The backbone of the trailer involves a business meeting between Jordan Belfort (Leonardo DiCaprio) and Mark Hanna (Matthew McConaughey). Hanna talks about the unreliability of the stock market and the meaning of “fugazi” (which is a “a fake”). “Fairydust,” says Hanna as he whistles and sprinkles his fingers.

But it’s not just Hanna that supports a laissez-faire attitude: so does the trailer. In turn, this dictates the structure of the trailer, moving willy-nilly between useless montage and moments from the film that don’t lay out a real meaning for what kind thematic material and humanistic grappling we can expect from Scorsese (like he used to do so well, in films like Mean Streets and King of Comedy and even his music video for Michael Jackson’s “Bad”). And if his most recent film Hugo is any indicator—which pretends to appreciate a history of cinema but instead diminishes it—all hope is lost.

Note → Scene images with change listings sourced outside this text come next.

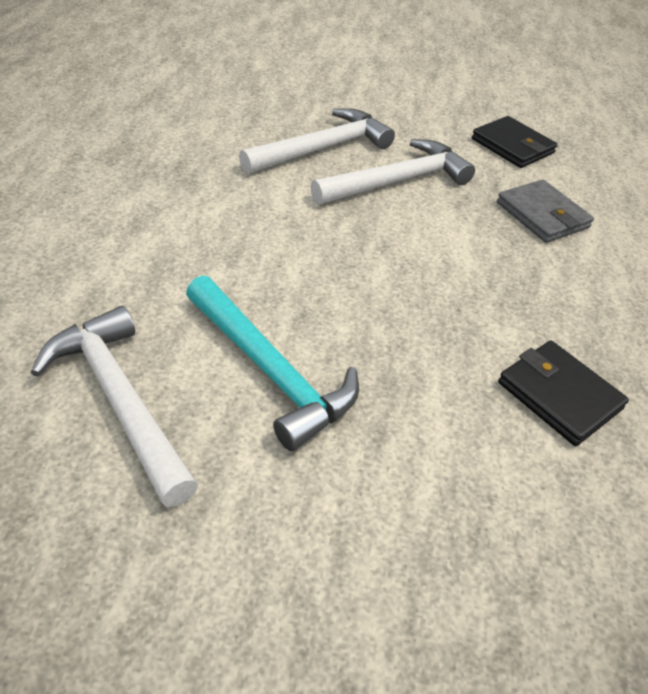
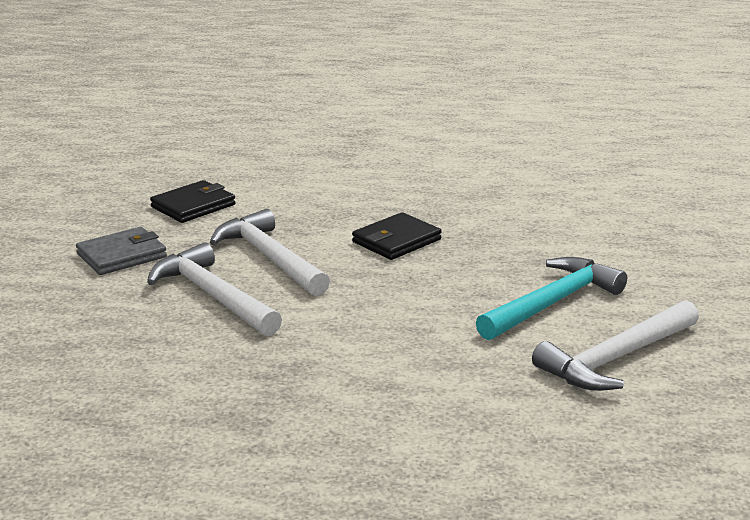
camera: 90 degrees left, 20 degrees down
(542, 215) = (310, 201): grey wallet -> grey wallet (122, 255)
(559, 395) = (521, 209): black wallet -> black wallet (396, 241)

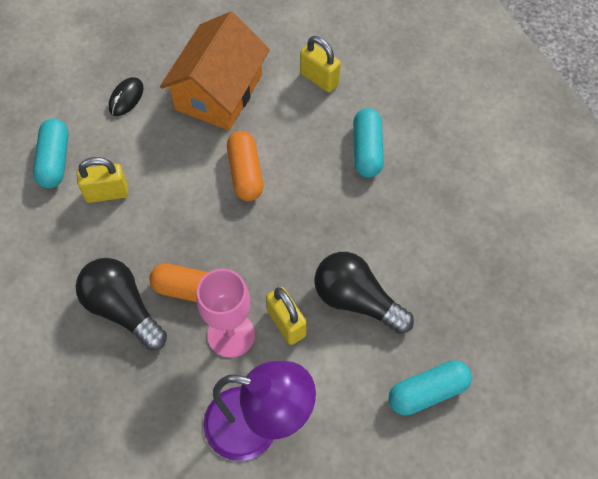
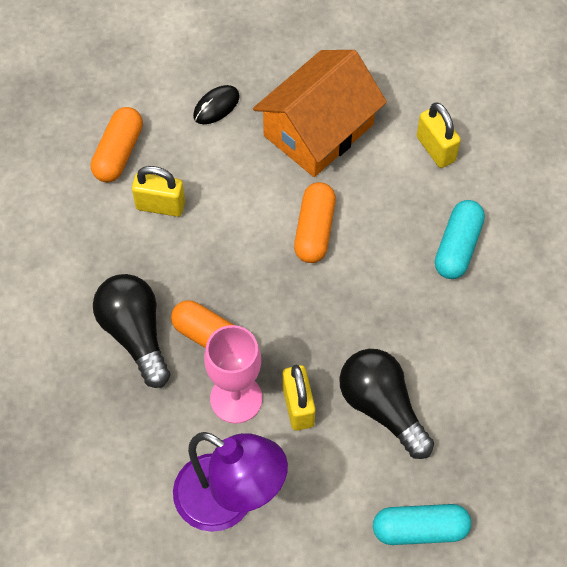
camera: 20 degrees right, 0 degrees up
(55, 160) = (118, 153): turquoise capsule -> orange capsule

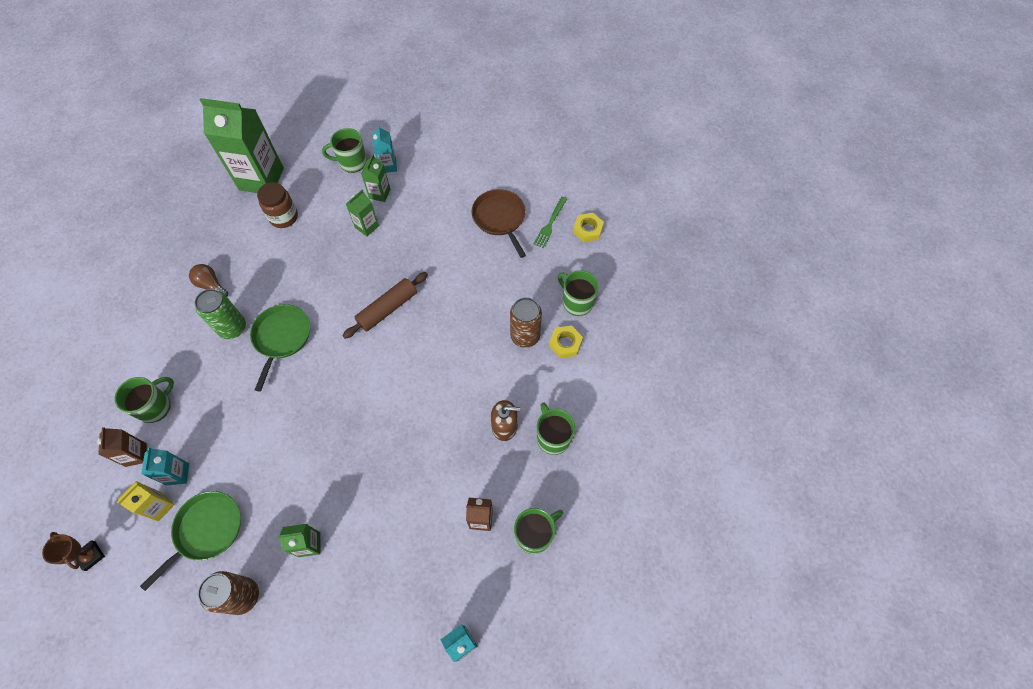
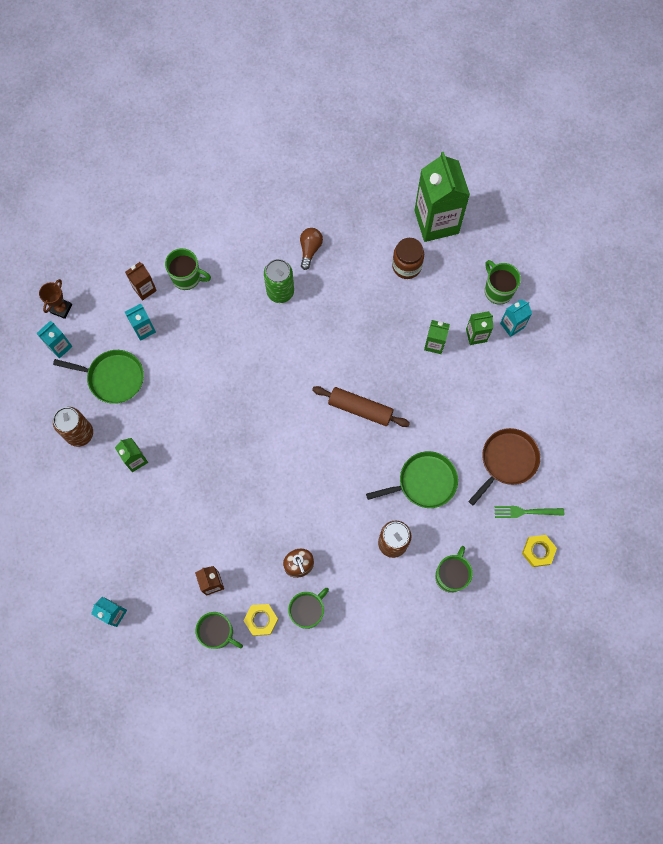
camera: 65 degrees right, 10 degrees up
(131, 576) = (60, 346): none -> turquoise carton
(159, 506) = (115, 332): yellow carton -> none
(281, 337) = (290, 336): green pan -> green pan (424, 482)
(565, 343) = (402, 583): yellow nut -> yellow nut (261, 620)

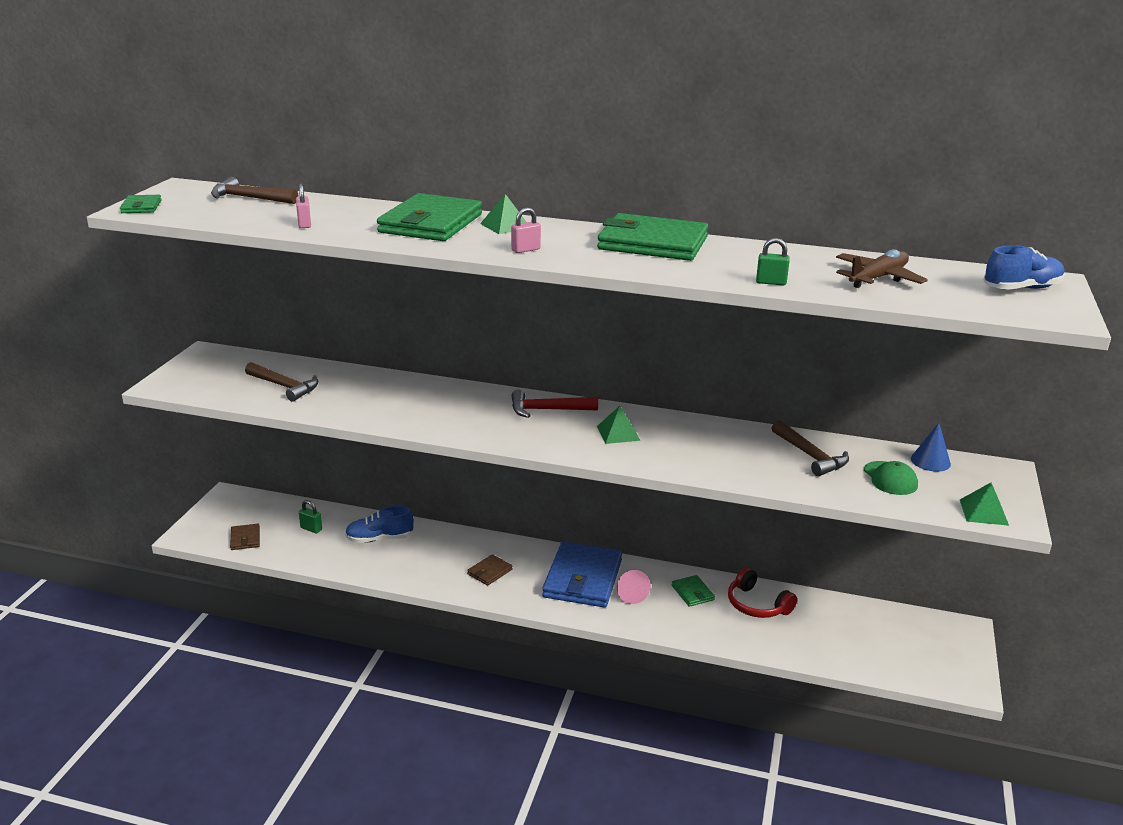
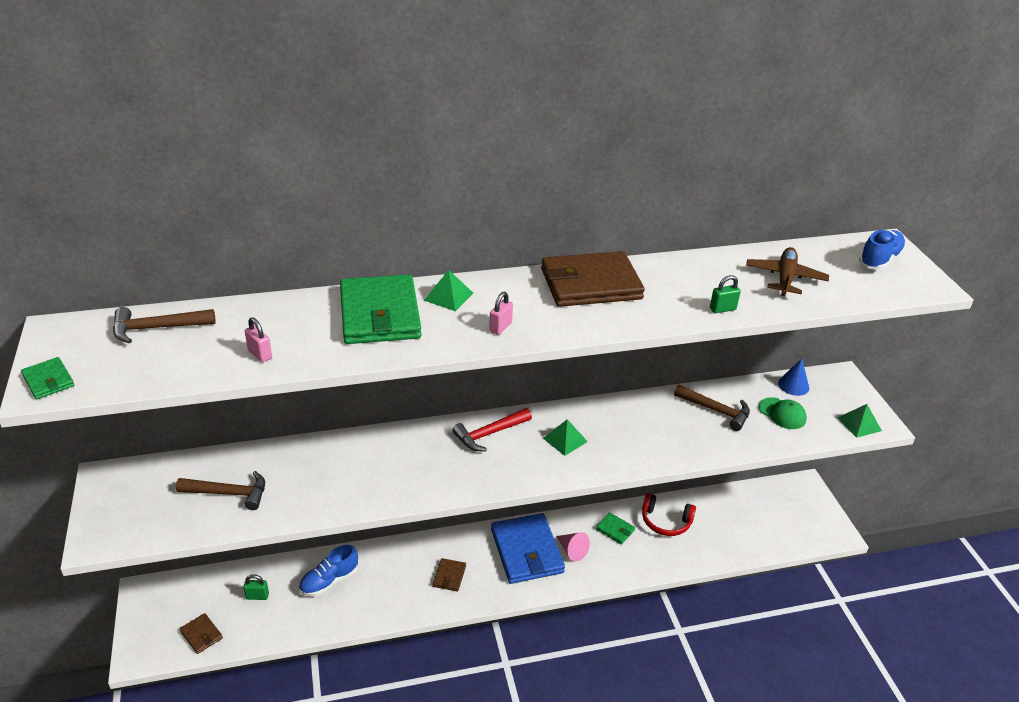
camera: 30 degrees left, 10 degrees up
(652, 243) = (590, 284): green wallet -> brown wallet

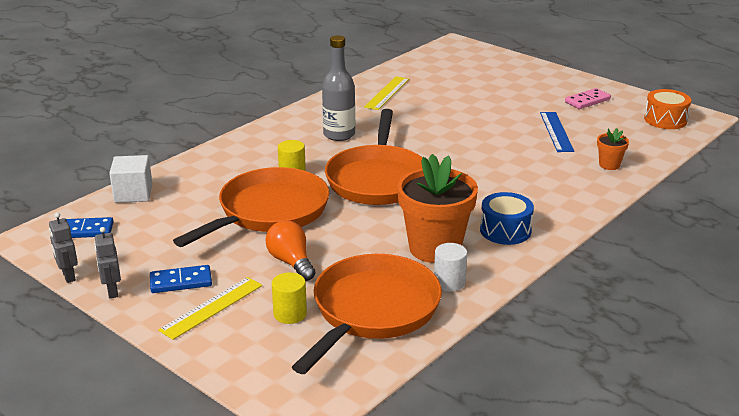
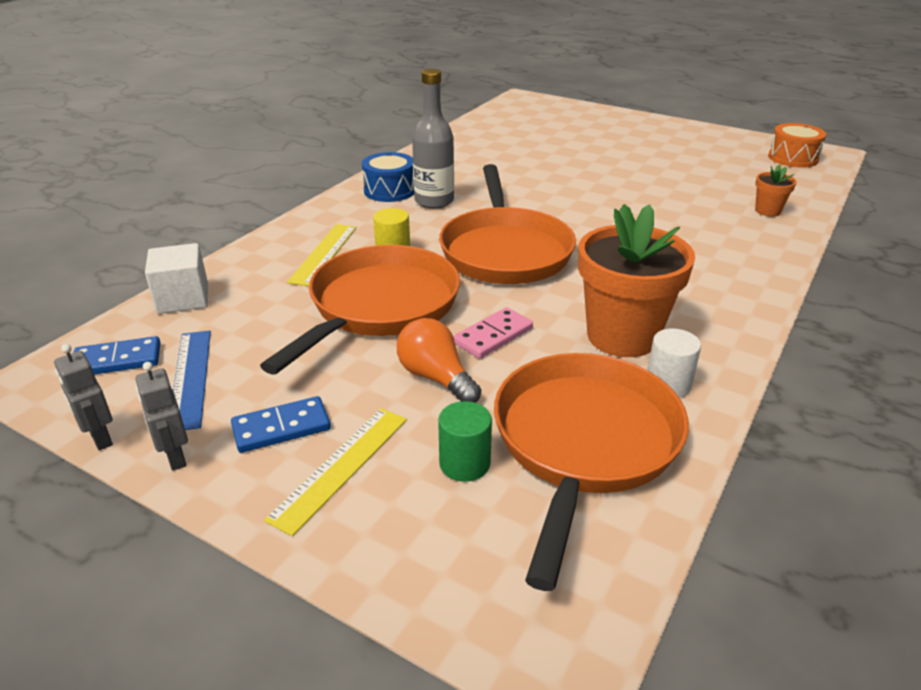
camera: 10 degrees left, 5 degrees up
(290, 314) = (464, 463): yellow cylinder -> green cylinder
(387, 93) = (471, 151): yellow ruler -> yellow ruler (324, 254)
(505, 230) = (698, 302): blue drum -> blue drum (389, 190)
(556, 131) = (684, 179): blue ruler -> blue ruler (190, 378)
(587, 101) = (697, 144): pink domino -> pink domino (493, 336)

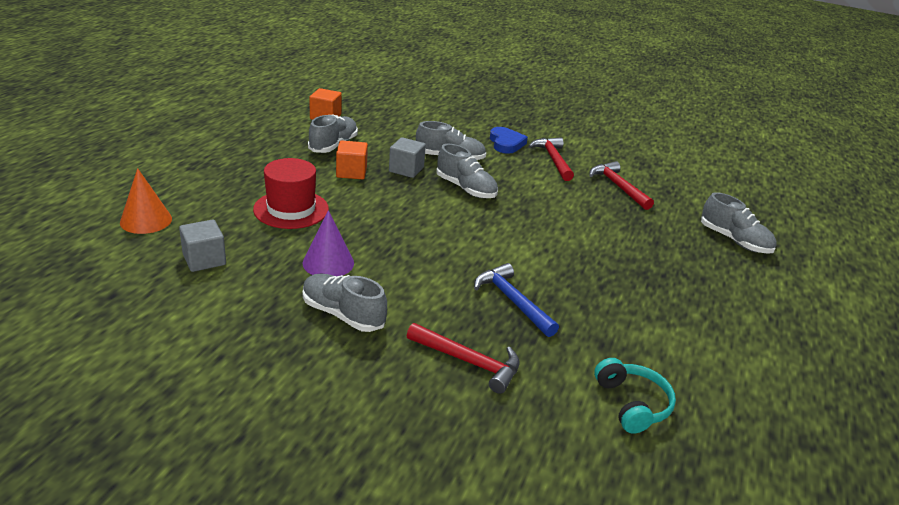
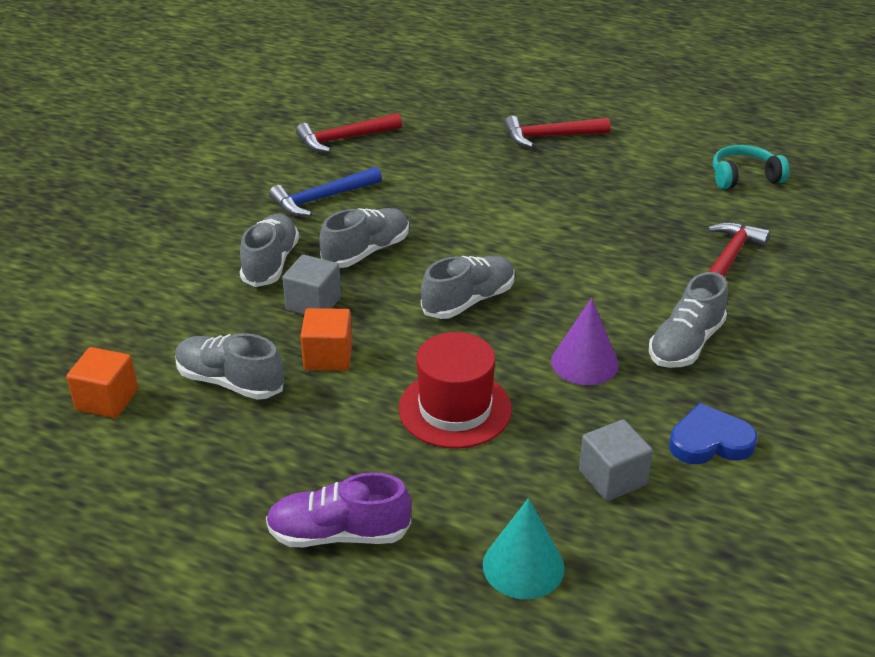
camera: 85 degrees left, 5 degrees up
(146, 220) = (523, 566): orange cone -> turquoise cone
(199, 170) = (338, 534): none -> purple shoe
(506, 143) = (218, 212): blue heart -> blue heart (709, 441)
(512, 301) = (616, 229): blue hammer -> blue hammer (322, 199)
(553, 160) = (271, 178): red hammer -> red hammer (550, 136)
(734, 240) = (456, 87): grey shoe -> grey shoe (468, 301)

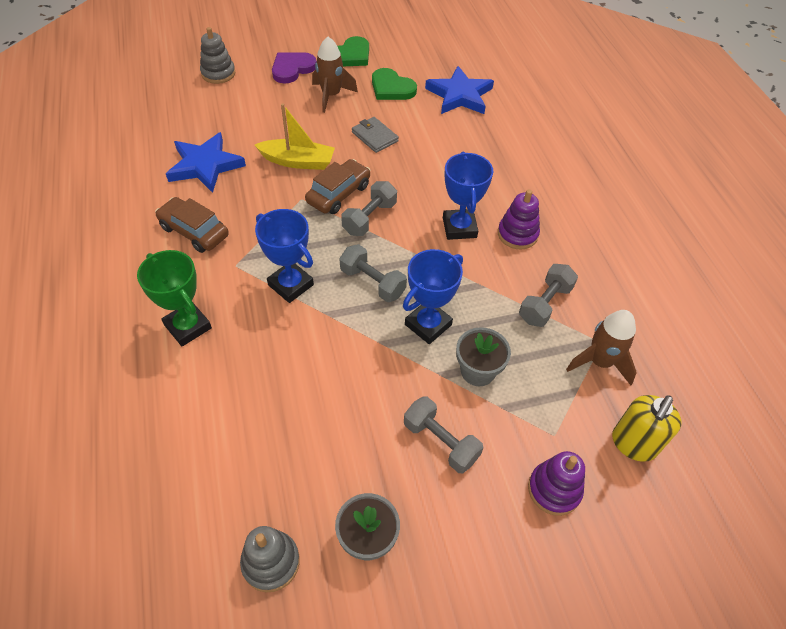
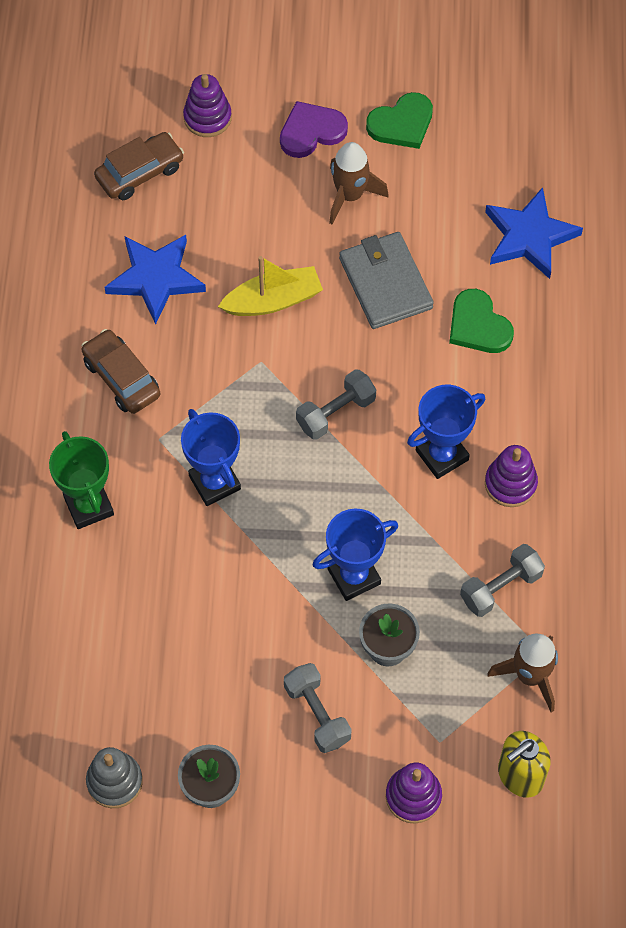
camera: 20 degrees right, 10 degrees up
(218, 73) = (207, 118): grey stacking toy -> purple stacking toy
(298, 161) = (273, 300): yellow boat -> yellow boat turned 45 degrees counterclockwise
(338, 194) = (309, 365): brown car -> brown car (140, 172)
(372, 282) = (309, 504): grey dumbbell -> none
(374, 136) = (385, 283): grey wallet -> grey wallet, size x1.64
(391, 88) = (438, 200): green heart -> green heart (478, 325)
(459, 227) = (442, 455): blue trophy -> blue trophy turned 45 degrees clockwise

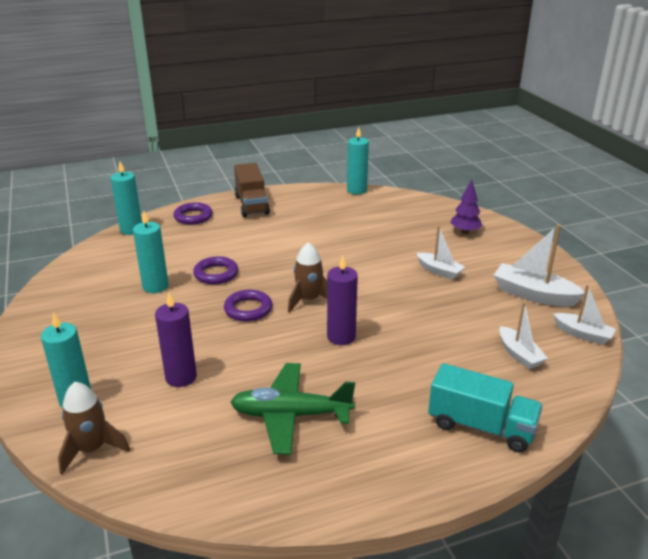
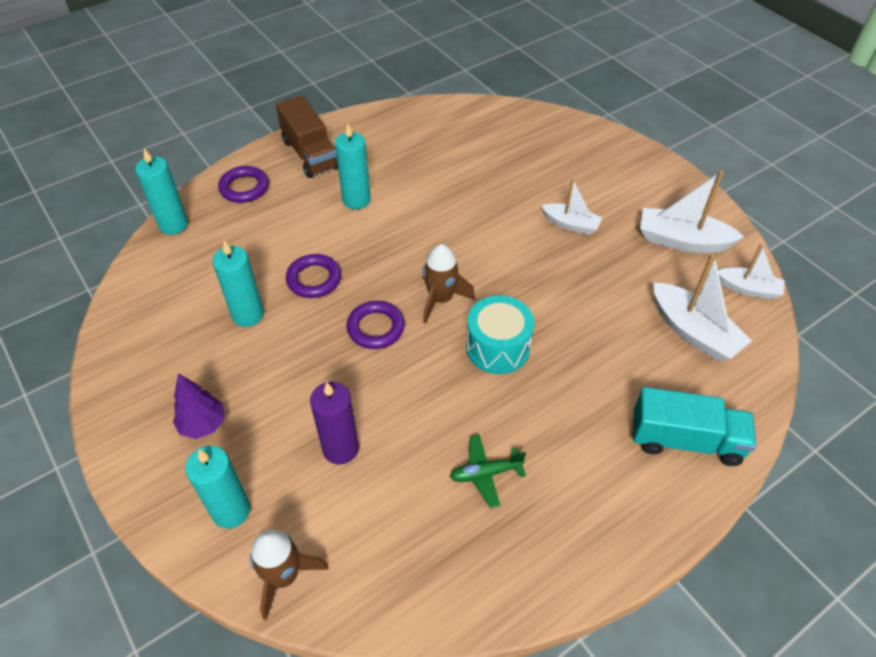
camera: 15 degrees left, 20 degrees up
(291, 415) = (485, 473): green plane -> green plane, size x0.55
(341, 337) = (498, 347): purple candle -> turquoise drum
(356, 190) = (430, 107): turquoise candle -> turquoise candle (356, 200)
(465, 232) = (579, 156): purple tree -> purple tree (203, 425)
(519, 354) = (693, 332): white boat -> white boat, size x1.59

The film alludes to rock-and-roll imagery (Belfort screaming into a microphone, a marching-band-inspired office party, speeding cars, etc.), but the only element that drives this feeling throughout the rest of the trailer is a heavily edited version of West’s bass- and drum-heavy sonic art (which, throughout the trailer, is broken up into chunks and repeated as necessary). Just like what they’ve done to West’s masterful exploration of aggression and masculinity, the makers of the Wolf of Wall Street trailer, at best, have a castrated sense of what it means to be a man in America.